Collection entries:
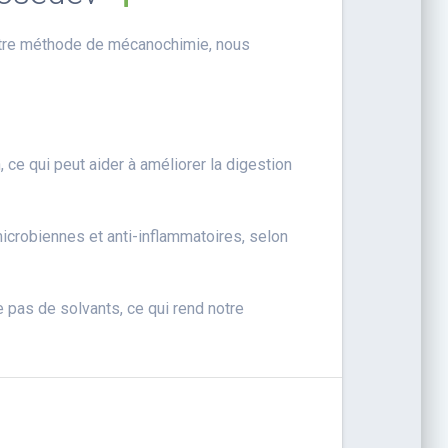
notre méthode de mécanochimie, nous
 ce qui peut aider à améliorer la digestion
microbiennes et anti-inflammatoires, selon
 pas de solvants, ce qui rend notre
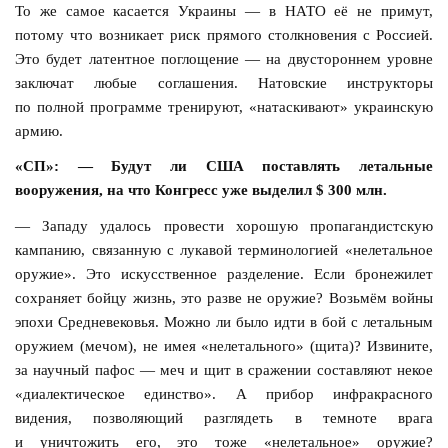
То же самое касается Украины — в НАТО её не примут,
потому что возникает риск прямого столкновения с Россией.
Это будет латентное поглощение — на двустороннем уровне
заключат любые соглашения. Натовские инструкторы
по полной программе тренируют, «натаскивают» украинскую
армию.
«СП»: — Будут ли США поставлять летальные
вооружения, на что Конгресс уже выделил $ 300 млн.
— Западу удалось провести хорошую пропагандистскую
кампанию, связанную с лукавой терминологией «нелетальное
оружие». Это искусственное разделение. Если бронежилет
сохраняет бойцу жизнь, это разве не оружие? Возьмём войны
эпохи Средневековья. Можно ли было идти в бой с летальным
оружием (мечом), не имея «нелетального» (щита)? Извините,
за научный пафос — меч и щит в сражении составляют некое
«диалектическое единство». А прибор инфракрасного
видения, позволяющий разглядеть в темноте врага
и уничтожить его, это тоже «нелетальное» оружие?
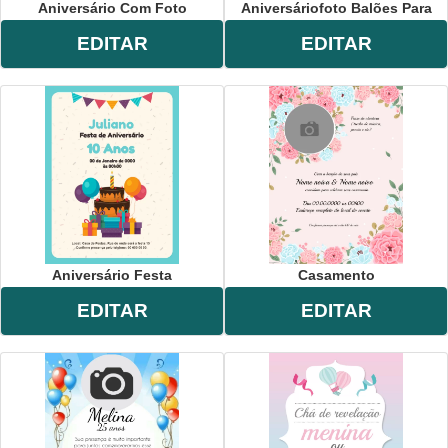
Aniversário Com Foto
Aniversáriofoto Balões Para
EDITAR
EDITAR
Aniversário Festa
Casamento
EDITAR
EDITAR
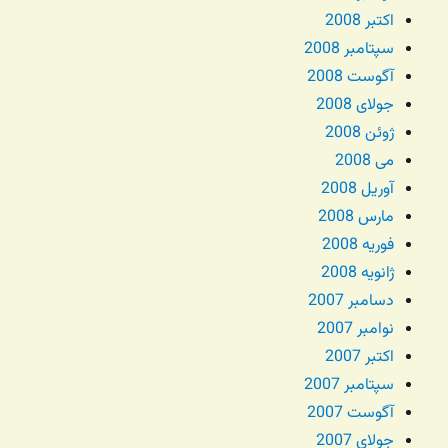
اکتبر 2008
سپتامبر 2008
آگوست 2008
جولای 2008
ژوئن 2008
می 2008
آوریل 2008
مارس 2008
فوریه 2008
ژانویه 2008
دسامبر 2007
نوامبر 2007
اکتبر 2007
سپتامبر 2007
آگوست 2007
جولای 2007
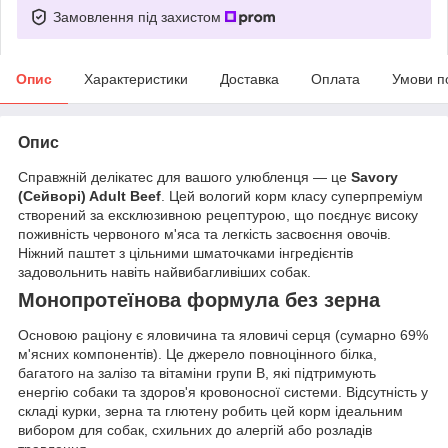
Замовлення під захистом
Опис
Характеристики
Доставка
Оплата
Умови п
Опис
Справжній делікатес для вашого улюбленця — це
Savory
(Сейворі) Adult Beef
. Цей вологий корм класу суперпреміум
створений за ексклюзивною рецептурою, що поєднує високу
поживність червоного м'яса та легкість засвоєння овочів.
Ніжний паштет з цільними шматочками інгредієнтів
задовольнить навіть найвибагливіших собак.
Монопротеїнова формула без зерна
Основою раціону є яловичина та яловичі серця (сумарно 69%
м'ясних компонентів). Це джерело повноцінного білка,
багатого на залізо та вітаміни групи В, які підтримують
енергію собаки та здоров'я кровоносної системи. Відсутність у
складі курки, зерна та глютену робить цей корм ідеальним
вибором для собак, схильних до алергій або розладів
* * *
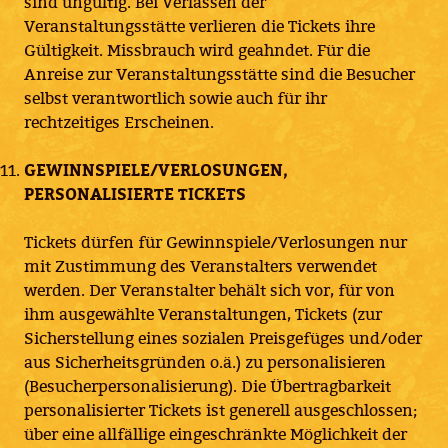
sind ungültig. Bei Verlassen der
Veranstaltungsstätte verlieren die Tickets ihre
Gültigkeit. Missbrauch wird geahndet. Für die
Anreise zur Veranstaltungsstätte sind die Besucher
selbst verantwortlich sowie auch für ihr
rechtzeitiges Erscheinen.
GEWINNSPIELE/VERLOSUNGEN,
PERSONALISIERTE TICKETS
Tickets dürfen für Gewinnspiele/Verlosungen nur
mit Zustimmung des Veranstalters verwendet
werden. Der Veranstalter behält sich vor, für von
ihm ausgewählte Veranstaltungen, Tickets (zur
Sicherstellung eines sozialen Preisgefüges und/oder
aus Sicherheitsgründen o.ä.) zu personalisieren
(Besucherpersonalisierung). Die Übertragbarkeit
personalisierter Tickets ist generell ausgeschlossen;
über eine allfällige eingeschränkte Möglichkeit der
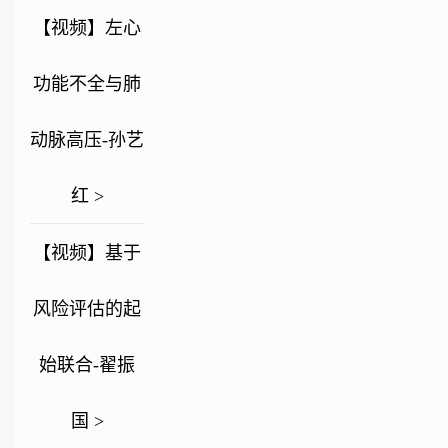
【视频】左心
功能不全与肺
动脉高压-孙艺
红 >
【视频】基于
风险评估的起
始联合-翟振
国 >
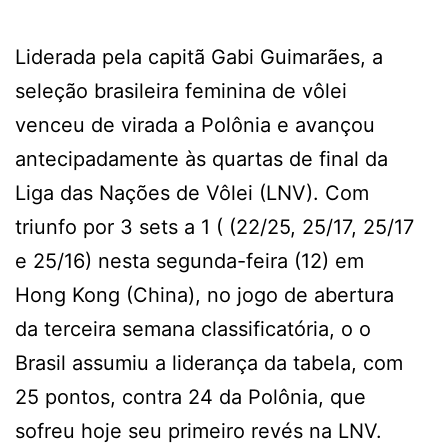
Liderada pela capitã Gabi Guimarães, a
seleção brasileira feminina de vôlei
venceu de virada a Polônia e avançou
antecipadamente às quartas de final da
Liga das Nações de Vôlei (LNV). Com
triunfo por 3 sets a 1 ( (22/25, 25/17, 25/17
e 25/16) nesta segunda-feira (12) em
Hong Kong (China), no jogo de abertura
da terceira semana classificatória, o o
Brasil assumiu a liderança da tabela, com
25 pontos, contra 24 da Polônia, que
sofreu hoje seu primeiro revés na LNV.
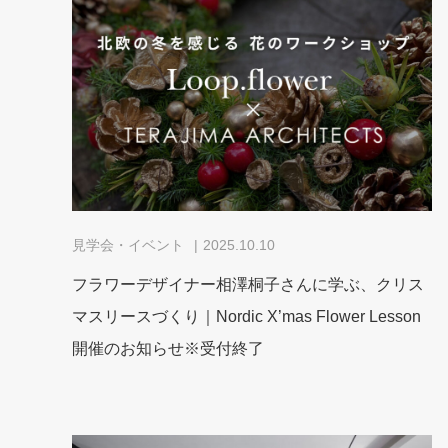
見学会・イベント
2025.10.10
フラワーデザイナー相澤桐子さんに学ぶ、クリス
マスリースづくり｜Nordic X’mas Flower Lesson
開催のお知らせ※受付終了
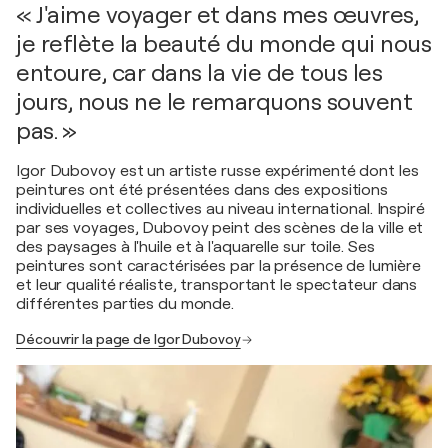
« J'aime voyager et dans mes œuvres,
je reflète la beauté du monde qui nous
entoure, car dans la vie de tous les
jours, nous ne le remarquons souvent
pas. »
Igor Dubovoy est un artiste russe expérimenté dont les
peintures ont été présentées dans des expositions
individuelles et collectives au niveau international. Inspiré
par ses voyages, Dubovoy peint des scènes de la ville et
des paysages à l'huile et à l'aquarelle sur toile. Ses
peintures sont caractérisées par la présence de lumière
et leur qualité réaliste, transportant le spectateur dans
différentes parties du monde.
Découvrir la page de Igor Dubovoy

• _YOUR ASSIGNMENT_
In the data above, retype exactly and only the lines between the one holding "Замовлення під захистом" and the one holding "вибором для собак, схильних", inclusive.

• _EXPECTED ANSWER_
Замовлення під захистом
Опис
Характеристики
Доставка
Оплата
Умови п
Опис
Справжній делікатес для вашого улюбленця — це
Savory
(Сейворі) Adult Beef
. Цей вологий корм класу суперпреміум
створений за ексклюзивною рецептурою, що поєднує високу
поживність червоного м'яса та легкість засвоєння овочів.
Ніжний паштет з цільними шматочками інгредієнтів
задовольнить навіть найвибагливіших собак.
Монопротеїнова формула без зерна
Основою раціону є яловичина та яловичі серця (сумарно 69%
м'ясних компонентів). Це джерело повноцінного білка,
багатого на залізо та вітаміни групи В, які підтримують
енергію собаки та здоров'я кровоносної системи. Відсутність у
складі курки, зерна та глютену робить цей корм ідеальним
вибором для собак, схильних до алергій або розладів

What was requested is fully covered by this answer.